Critical Play – Spyfall

Spyfall is a social deduction game created by Alexandr Ushan. It was initially released as a card game, but I played a free, online version created by Luke Tsekouras. It is very quick to learn and has a family-friendly theming, which makes it great for a general audience. The main thrust of the game is the tension it creates between gaining information and revealing information. The game emphasizes social deduction in two key ways: by (1) tasking players either with uncovering how much information other players have or hiding their own lack of information, and (2) creating a tension between revealing information and gaining information.
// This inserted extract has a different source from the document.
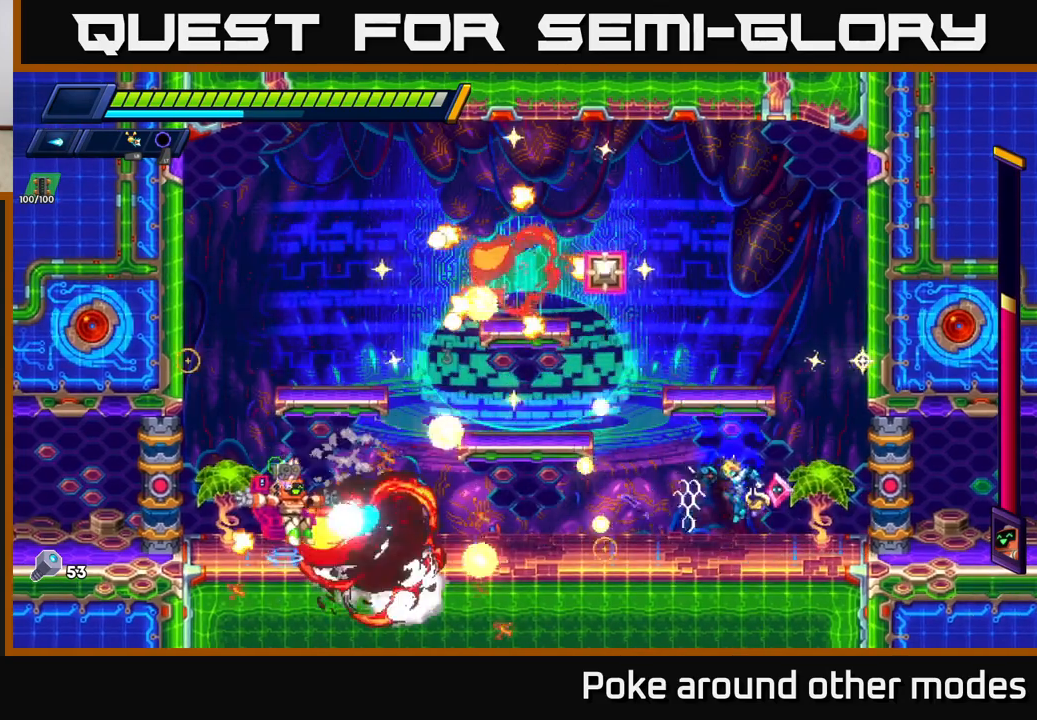
{"buttons": [], "left_stick": "center", "right_stick": "center", "events": [[67, "left_stick", "right"], [83, "X", "up"], [167, "X", "down"], [217, "left_stick", "center"], [267, "X", "up"], [283, "left_stick", "left"], [367, "X", "down"], [467, "X", "up"], [467, "left_stick", "center"]]}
The game puts players in the role of a spy organization that is meeting at a secret location, with one enemy spy having infiltrated their ranks. The loyal spies have the objective of figuring out which player is the enemy spy, while the enemy spy has the objective of guessing the secret meeting location and keeping their own identity secret. The game’s competing objectives produce dynamics of social deduction as players try to hide the information they have while deducing what information other players have.
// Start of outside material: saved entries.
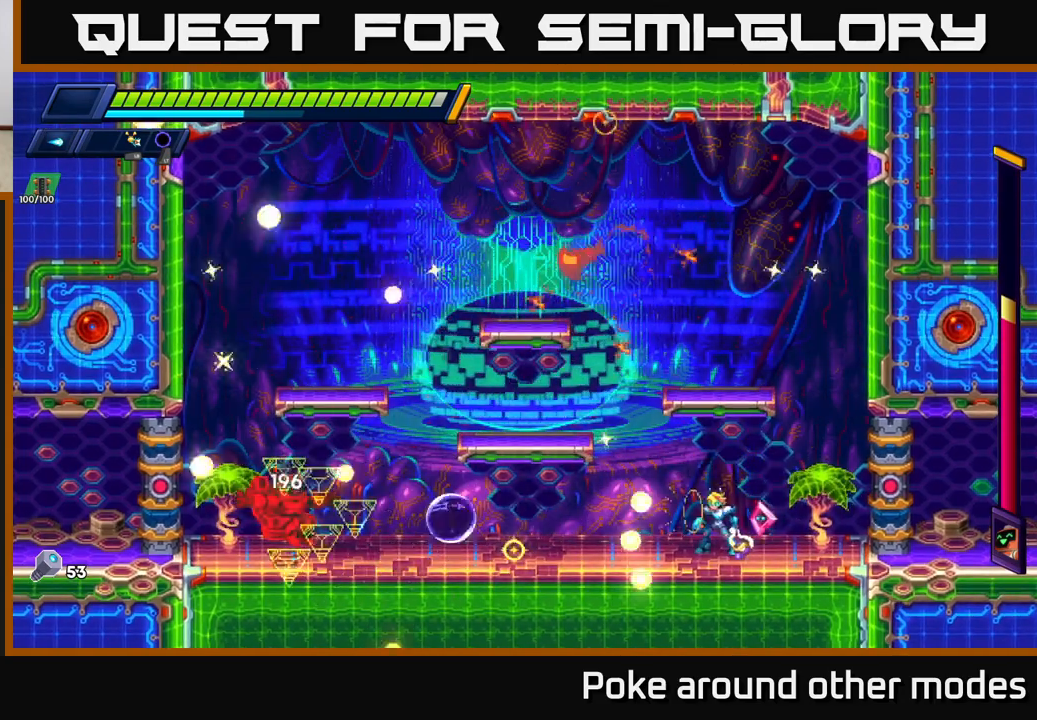
{"buttons": ["X"], "left_stick": "center", "right_stick": "center", "events": [[50, "X", "down"], [167, "X", "up"], [233, "X", "down"], [350, "X", "up"], [433, "X", "down"]]}
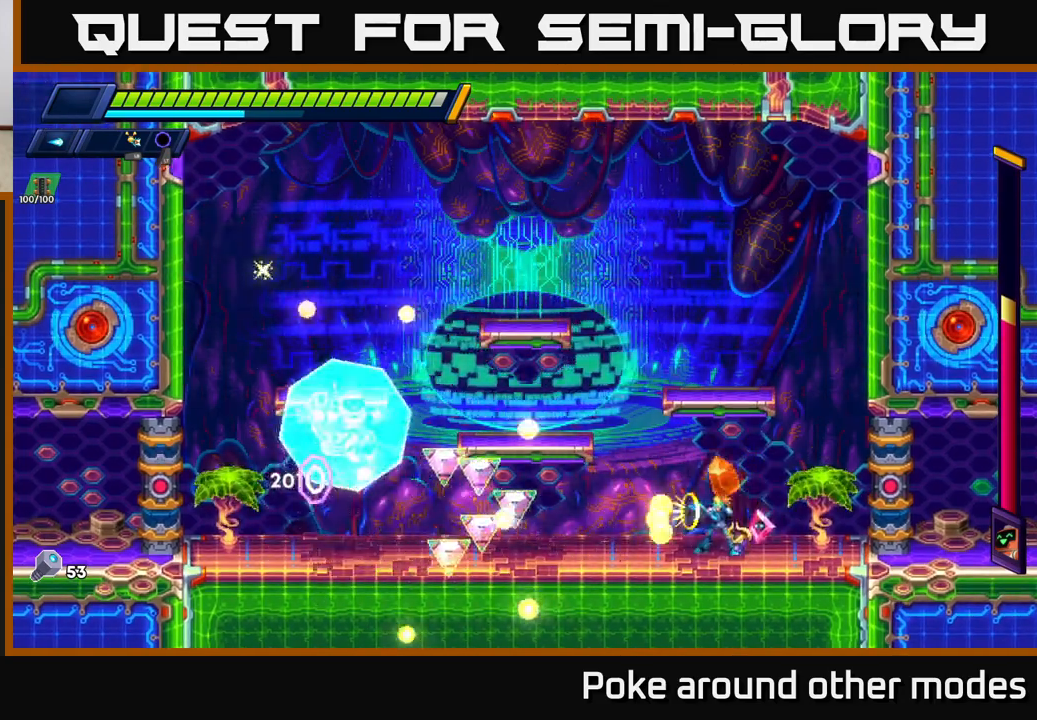
{"buttons": ["A", "R2"], "left_stick": "right", "right_stick": "center", "events": [[17, "left_stick", "right"], [33, "X", "up"], [150, "R2", "down"], [183, "A", "down"], [467, "A", "up"], [500, "A", "down"]]}
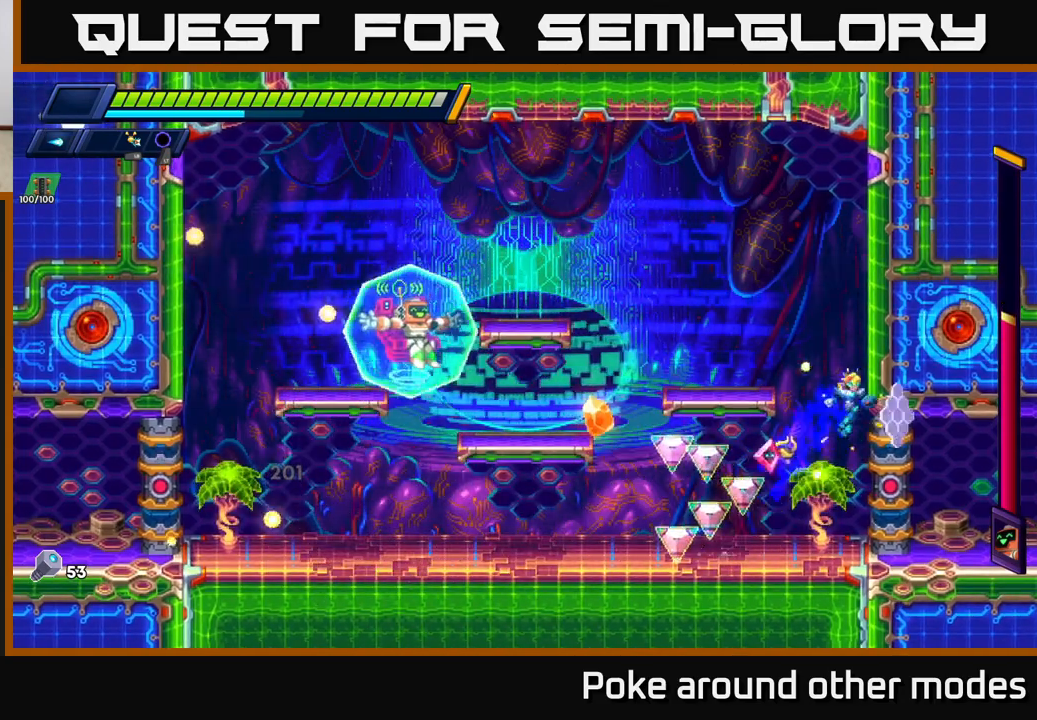
{"buttons": [], "left_stick": "center", "right_stick": "center", "events": [[33, "left_stick", "left"], [150, "X", "down"], [183, "A", "up"], [233, "R2", "up"], [283, "X", "up"], [367, "X", "down"], [467, "X", "up"], [483, "left_stick", "center"]]}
The game further emphasizes social deduction by creating a tension between revealing information and gaining information. Players rotate asking one other player a question about the secret location. Loyal spies want to ask questions specific enough to gain useful information about the other players’ roles, but vague enough that they don’t reveal the secret location to the enemy spy. On the other hand, the enemy spy wants to ask to gain information about the secret location, but they risk revealing themself if their questions are too vague or present false assumptions about the secret location. Because players need to balance the discovery of information against revealing information to the spy, coming up with clever questions becomes a fun challenge. Social deduction arises as a dynamic as players are required to anticipate how much information other players may be able to glean from the questions they ask and the responses other players give. Cleverly, performing this social calculus of information exchange requires players to draw on their specific knowledge of other players’ past, lived experiences, mannerisms, etc. For example, one round the enemy spy was able to deduce that we were on an ocean liner because I said my family “likes going there often” (my grandparents like to vacation on cruise ships). This creates an aesthetic of fun-as-fellowship that emphasizes the social deduction elements of the game.
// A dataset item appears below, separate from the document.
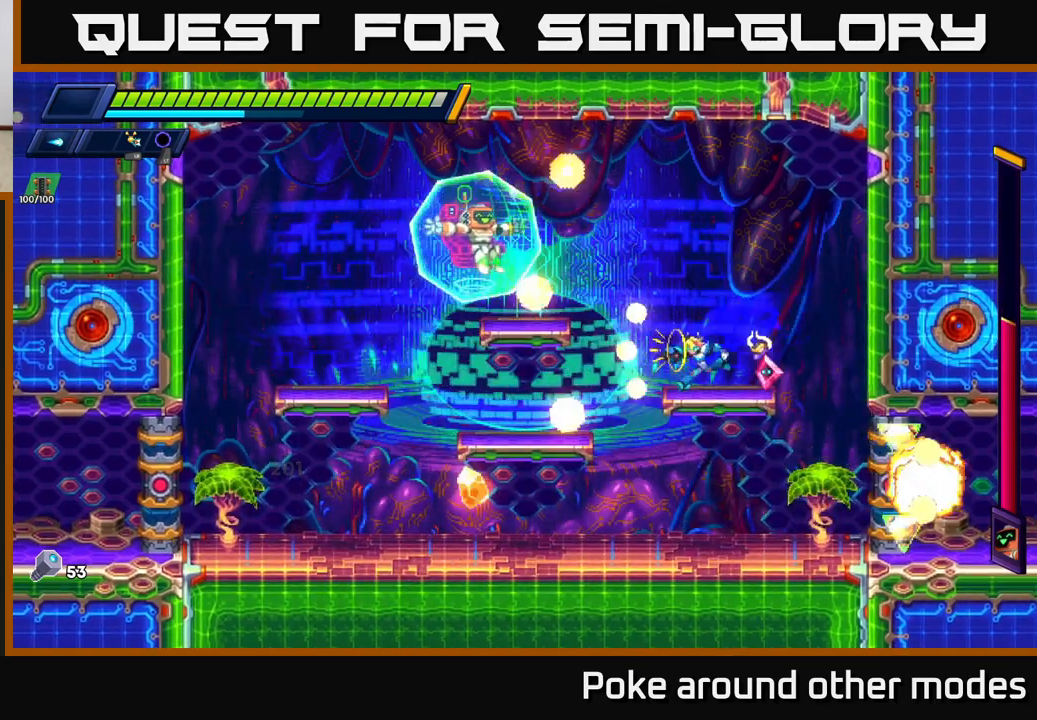
{"buttons": ["X"], "left_stick": "left", "right_stick": "center", "events": [[33, "X", "down"], [150, "X", "up"], [150, "left_stick", "left"], [217, "X", "down"], [350, "X", "up"], [400, "X", "down"]]}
One weakness of the game is the way that the mechanics and theming conflict, which undermines the game’s ability to create fun-as-fantasy. The premise of the game suggests players are role-playing spies having a secret meeting. However, as the enemy spy’s objective is to guess the secret location the other players know, the game seems to require the enemy spy to guess the location of a secret meeting they’re currently attending. The theming is a bit ambiguous, so we could imagine that the enemy spy is trying to guess the loyal spies’ next secret meeting location. But then how are the spies all communicating? The game’s murkiness means it somewhat undermines its own premise of role-playing spies, and players who want to lean into the fantastical and narrative elements of roleplay might find difficulty doing so.

This could potentially be resolved by slightly adjusting the premise: rather than the enemy guessing the location of a secret meeting, perhaps they could be guessing the location of the organization’s secret base. Or perhaps the enemy spy is guessing the loyal spies’ next secret meeting location, and spies are communicating via secret missives. Since the spies suspect an enemy moves amongst them, it would make sense for them to intercept each others’ messages and for “secret” missives to be known to all players. Since these changes do not require changes to the mechanics of the game, they could clear up the premise’s ambiguity, enabling players to buy into the roleplay more while keeping the social deduction elements of the game intact.

Despite not capitalizing on its potential for roleplay, Spyfall’s social deduction elements are effective because of the ways players are made to navigate opposing objectives under information asymmetry and the challenging tension between keeping secrets while probing for clues.